**Extracted material:**
|---|
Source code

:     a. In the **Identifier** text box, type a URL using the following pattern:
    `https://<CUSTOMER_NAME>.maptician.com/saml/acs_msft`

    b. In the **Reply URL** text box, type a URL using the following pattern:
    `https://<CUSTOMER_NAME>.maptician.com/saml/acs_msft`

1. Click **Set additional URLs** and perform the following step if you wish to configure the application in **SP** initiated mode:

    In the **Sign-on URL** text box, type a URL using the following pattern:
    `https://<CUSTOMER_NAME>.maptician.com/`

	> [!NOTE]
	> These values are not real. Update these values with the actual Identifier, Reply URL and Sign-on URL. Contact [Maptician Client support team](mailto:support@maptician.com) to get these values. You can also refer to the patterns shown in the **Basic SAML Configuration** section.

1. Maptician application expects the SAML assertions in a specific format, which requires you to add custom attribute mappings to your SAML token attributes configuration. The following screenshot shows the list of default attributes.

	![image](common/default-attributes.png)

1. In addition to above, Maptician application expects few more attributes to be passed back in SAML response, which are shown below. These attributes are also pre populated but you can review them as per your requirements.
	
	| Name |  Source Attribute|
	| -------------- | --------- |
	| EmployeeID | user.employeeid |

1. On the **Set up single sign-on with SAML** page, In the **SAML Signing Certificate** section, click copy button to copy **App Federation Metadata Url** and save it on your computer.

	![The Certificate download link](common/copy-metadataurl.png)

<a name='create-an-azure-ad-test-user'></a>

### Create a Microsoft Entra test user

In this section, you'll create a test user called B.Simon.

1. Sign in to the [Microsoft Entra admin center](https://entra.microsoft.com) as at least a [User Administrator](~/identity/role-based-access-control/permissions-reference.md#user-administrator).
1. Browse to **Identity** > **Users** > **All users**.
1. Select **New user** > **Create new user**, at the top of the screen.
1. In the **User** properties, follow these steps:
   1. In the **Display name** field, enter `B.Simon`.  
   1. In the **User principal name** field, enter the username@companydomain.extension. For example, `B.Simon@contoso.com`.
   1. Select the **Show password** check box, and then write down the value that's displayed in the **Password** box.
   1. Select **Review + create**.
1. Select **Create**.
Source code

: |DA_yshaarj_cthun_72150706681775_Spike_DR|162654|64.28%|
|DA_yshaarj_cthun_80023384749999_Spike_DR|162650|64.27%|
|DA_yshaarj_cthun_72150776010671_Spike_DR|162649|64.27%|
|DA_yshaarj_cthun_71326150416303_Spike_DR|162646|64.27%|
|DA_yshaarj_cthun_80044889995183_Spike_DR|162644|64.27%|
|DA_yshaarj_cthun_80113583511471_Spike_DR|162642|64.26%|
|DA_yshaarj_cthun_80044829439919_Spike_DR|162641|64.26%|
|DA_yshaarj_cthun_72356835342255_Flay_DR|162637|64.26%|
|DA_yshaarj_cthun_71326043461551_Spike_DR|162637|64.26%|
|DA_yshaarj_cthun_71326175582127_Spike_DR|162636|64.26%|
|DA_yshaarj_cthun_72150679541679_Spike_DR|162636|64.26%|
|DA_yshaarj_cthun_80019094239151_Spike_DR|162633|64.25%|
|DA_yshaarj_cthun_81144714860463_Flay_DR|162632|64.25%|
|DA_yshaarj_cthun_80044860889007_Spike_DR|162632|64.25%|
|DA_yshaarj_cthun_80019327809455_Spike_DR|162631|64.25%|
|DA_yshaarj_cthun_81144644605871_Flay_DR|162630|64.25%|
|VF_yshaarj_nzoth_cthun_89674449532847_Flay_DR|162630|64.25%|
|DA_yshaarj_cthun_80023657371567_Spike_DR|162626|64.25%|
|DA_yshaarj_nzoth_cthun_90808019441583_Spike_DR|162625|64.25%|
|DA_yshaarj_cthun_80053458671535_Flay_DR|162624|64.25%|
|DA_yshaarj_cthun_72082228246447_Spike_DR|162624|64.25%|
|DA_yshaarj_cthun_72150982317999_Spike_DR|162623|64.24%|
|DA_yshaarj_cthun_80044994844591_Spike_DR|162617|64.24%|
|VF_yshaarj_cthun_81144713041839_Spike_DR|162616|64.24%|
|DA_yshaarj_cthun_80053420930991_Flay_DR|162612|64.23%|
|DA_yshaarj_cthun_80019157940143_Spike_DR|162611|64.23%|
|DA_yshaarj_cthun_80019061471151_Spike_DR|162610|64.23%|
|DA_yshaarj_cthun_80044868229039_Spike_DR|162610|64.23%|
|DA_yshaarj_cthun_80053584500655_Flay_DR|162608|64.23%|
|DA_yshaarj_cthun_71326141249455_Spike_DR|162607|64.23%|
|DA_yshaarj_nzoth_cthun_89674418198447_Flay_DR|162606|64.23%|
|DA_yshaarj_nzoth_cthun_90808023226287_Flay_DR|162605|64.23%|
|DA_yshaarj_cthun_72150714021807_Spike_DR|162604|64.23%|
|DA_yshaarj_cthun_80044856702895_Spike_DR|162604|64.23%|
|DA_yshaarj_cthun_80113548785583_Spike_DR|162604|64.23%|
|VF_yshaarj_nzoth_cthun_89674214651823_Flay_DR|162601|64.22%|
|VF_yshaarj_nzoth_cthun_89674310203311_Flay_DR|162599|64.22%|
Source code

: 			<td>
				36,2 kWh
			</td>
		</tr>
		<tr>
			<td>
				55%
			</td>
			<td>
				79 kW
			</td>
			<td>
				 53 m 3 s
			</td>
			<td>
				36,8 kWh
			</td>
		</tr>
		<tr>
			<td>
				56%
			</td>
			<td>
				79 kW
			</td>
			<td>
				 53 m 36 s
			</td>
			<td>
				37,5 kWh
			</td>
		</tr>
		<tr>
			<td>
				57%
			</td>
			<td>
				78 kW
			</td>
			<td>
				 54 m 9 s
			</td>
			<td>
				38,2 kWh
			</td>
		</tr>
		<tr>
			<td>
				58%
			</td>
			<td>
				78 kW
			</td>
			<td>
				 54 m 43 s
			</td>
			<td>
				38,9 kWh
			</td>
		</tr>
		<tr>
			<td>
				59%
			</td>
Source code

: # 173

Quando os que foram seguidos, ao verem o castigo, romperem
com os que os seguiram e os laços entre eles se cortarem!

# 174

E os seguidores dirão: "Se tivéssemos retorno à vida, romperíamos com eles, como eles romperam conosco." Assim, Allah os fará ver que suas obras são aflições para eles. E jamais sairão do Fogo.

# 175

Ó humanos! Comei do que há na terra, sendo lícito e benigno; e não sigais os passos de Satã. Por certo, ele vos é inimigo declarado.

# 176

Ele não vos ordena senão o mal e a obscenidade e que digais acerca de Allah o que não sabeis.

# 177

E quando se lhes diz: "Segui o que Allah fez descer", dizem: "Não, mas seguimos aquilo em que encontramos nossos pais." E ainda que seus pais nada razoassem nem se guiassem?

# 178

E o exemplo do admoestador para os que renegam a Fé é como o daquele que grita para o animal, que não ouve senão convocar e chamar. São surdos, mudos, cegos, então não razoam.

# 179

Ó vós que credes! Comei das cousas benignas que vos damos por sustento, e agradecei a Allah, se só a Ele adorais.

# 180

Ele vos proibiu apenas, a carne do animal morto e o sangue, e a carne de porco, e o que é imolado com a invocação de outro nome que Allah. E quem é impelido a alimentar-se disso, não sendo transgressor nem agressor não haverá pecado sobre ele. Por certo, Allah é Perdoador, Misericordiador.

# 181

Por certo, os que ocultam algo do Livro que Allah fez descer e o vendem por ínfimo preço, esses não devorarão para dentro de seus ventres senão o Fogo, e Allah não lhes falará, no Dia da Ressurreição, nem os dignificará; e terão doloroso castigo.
|---|
**Exercise instructions:**
Reproduce each entry in the listing character for character.

**Completed task:**
Source code

:     a. In the **Identifier** text box, type a URL using the following pattern:
    `https://<CUSTOMER_NAME>.maptician.com/saml/acs_msft`

    b. In the **Reply URL** text box, type a URL using the following pattern:
    `https://<CUSTOMER_NAME>.maptician.com/saml/acs_msft`

1. Click **Set additional URLs** and perform the following step if you wish to configure the application in **SP** initiated mode:

    In the **Sign-on URL** text box, type a URL using the following pattern:
    `https://<CUSTOMER_NAME>.maptician.com/`

	> [!NOTE]
	> These values are not real. Update these values with the actual Identifier, Reply URL and Sign-on URL. Contact [Maptician Client support team](mailto:support@maptician.com) to get these values. You can also refer to the patterns shown in the **Basic SAML Configuration** section.

1. Maptician application expects the SAML assertions in a specific format, which requires you to add custom attribute mappings to your SAML token attributes configuration. The following screenshot shows the list of default attributes.

	![image](common/default-attributes.png)

1. In addition to above, Maptician application expects few more attributes to be passed back in SAML response, which are shown below. These attributes are also pre populated but you can review them as per your requirements.
	
	| Name |  Source Attribute|
	| -------------- | --------- |
	| EmployeeID | user.employeeid |

1. On the **Set up single sign-on with SAML** page, In the **SAML Signing Certificate** section, click copy button to copy **App Federation Metadata Url** and save it on your computer.

	![The Certificate download link](common/copy-metadataurl.png)

<a name='create-an-azure-ad-test-user'></a>

### Create a Microsoft Entra test user

In this section, you'll create a test user called B.Simon.

1. Sign in to the [Microsoft Entra admin center](https://entra.microsoft.com) as at least a [User Administrator](~/identity/role-based-access-control/permissions-reference.md#user-administrator).
1. Browse to **Identity** > **Users** > **All users**.
1. Select **New user** > **Create new user**, at the top of the screen.
1. In the **User** properties, follow these steps:
   1. In the **Display name** field, enter `B.Simon`.  
   1. In the **User principal name** field, enter the username@companydomain.extension. For example, `B.Simon@contoso.com`.
   1. Select the **Show password** check box, and then write down the value that's displayed in the **Password** box.
   1. Select **Review + create**.
1. Select **Create**.
Source code

: |DA_yshaarj_cthun_72150706681775_Spike_DR|162654|64.28%|
|DA_yshaarj_cthun_80023384749999_Spike_DR|162650|64.27%|
|DA_yshaarj_cthun_72150776010671_Spike_DR|162649|64.27%|
|DA_yshaarj_cthun_71326150416303_Spike_DR|162646|64.27%|
|DA_yshaarj_cthun_80044889995183_Spike_DR|162644|64.27%|
|DA_yshaarj_cthun_80113583511471_Spike_DR|162642|64.26%|
|DA_yshaarj_cthun_80044829439919_Spike_DR|162641|64.26%|
|DA_yshaarj_cthun_72356835342255_Flay_DR|162637|64.26%|
|DA_yshaarj_cthun_71326043461551_Spike_DR|162637|64.26%|
|DA_yshaarj_cthun_71326175582127_Spike_DR|162636|64.26%|
|DA_yshaarj_cthun_72150679541679_Spike_DR|162636|64.26%|
|DA_yshaarj_cthun_80019094239151_Spike_DR|162633|64.25%|
|DA_yshaarj_cthun_81144714860463_Flay_DR|162632|64.25%|
|DA_yshaarj_cthun_80044860889007_Spike_DR|162632|64.25%|
|DA_yshaarj_cthun_80019327809455_Spike_DR|162631|64.25%|
|DA_yshaarj_cthun_81144644605871_Flay_DR|162630|64.25%|
|VF_yshaarj_nzoth_cthun_89674449532847_Flay_DR|162630|64.25%|
|DA_yshaarj_cthun_80023657371567_Spike_DR|162626|64.25%|
|DA_yshaarj_nzoth_cthun_90808019441583_Spike_DR|162625|64.25%|
|DA_yshaarj_cthun_80053458671535_Flay_DR|162624|64.25%|
|DA_yshaarj_cthun_72082228246447_Spike_DR|162624|64.25%|
|DA_yshaarj_cthun_72150982317999_Spike_DR|162623|64.24%|
|DA_yshaarj_cthun_80044994844591_Spike_DR|162617|64.24%|
|VF_yshaarj_cthun_81144713041839_Spike_DR|162616|64.24%|
|DA_yshaarj_cthun_80053420930991_Flay_DR|162612|64.23%|
|DA_yshaarj_cthun_80019157940143_Spike_DR|162611|64.23%|
|DA_yshaarj_cthun_80019061471151_Spike_DR|162610|64.23%|
|DA_yshaarj_cthun_80044868229039_Spike_DR|162610|64.23%|
|DA_yshaarj_cthun_80053584500655_Flay_DR|162608|64.23%|
|DA_yshaarj_cthun_71326141249455_Spike_DR|162607|64.23%|
|DA_yshaarj_nzoth_cthun_89674418198447_Flay_DR|162606|64.23%|
|DA_yshaarj_nzoth_cthun_90808023226287_Flay_DR|162605|64.23%|
|DA_yshaarj_cthun_72150714021807_Spike_DR|162604|64.23%|
|DA_yshaarj_cthun_80044856702895_Spike_DR|162604|64.23%|
|DA_yshaarj_cthun_80113548785583_Spike_DR|162604|64.23%|
|VF_yshaarj_nzoth_cthun_89674214651823_Flay_DR|162601|64.22%|
|VF_yshaarj_nzoth_cthun_89674310203311_Flay_DR|162599|64.22%|
Source code

: 			<td>
				36,2 kWh
			</td>
		</tr>
		<tr>
			<td>
				55%
			</td>
			<td>
				79 kW
			</td>
			<td>
				 53 m 3 s
			</td>
			<td>
				36,8 kWh
			</td>
		</tr>
		<tr>
			<td>
				56%
			</td>
			<td>
				79 kW
			</td>
			<td>
				 53 m 36 s
			</td>
			<td>
				37,5 kWh
			</td>
		</tr>
		<tr>
			<td>
				57%
			</td>
			<td>
				78 kW
			</td>
			<td>
				 54 m 9 s
			</td>
			<td>
				38,2 kWh
			</td>
		</tr>
		<tr>
			<td>
				58%
			</td>
			<td>
				78 kW
			</td>
			<td>
				 54 m 43 s
			</td>
			<td>
				38,9 kWh
			</td>
		</tr>
		<tr>
			<td>
				59%
			</td>
Source code

: # 173

Quando os que foram seguidos, ao verem o castigo, romperem
com os que os seguiram e os laços entre eles se cortarem!

# 174

E os seguidores dirão: "Se tivéssemos retorno à vida, romperíamos com eles, como eles romperam conosco." Assim, Allah os fará ver que suas obras são aflições para eles. E jamais sairão do Fogo.

# 175

Ó humanos! Comei do que há na terra, sendo lícito e benigno; e não sigais os passos de Satã. Por certo, ele vos é inimigo declarado.

# 176

Ele não vos ordena senão o mal e a obscenidade e que digais acerca de Allah o que não sabeis.

# 177

E quando se lhes diz: "Segui o que Allah fez descer", dizem: "Não, mas seguimos aquilo em que encontramos nossos pais." E ainda que seus pais nada razoassem nem se guiassem?

# 178

E o exemplo do admoestador para os que renegam a Fé é como o daquele que grita para o animal, que não ouve senão convocar e chamar. São surdos, mudos, cegos, então não razoam.

# 179

Ó vós que credes! Comei das cousas benignas que vos damos por sustento, e agradecei a Allah, se só a Ele adorais.

# 180

Ele vos proibiu apenas, a carne do animal morto e o sangue, e a carne de porco, e o que é imolado com a invocação de outro nome que Allah. E quem é impelido a alimentar-se disso, não sendo transgressor nem agressor não haverá pecado sobre ele. Por certo, Allah é Perdoador, Misericordiador.

# 181

Por certo, os que ocultam algo do Livro que Allah fez descer e o vendem por ínfimo preço, esses não devorarão para dentro de seus ventres senão o Fogo, e Allah não lhes falará, no Dia da Ressurreição, nem os dignificará; e terão doloroso castigo.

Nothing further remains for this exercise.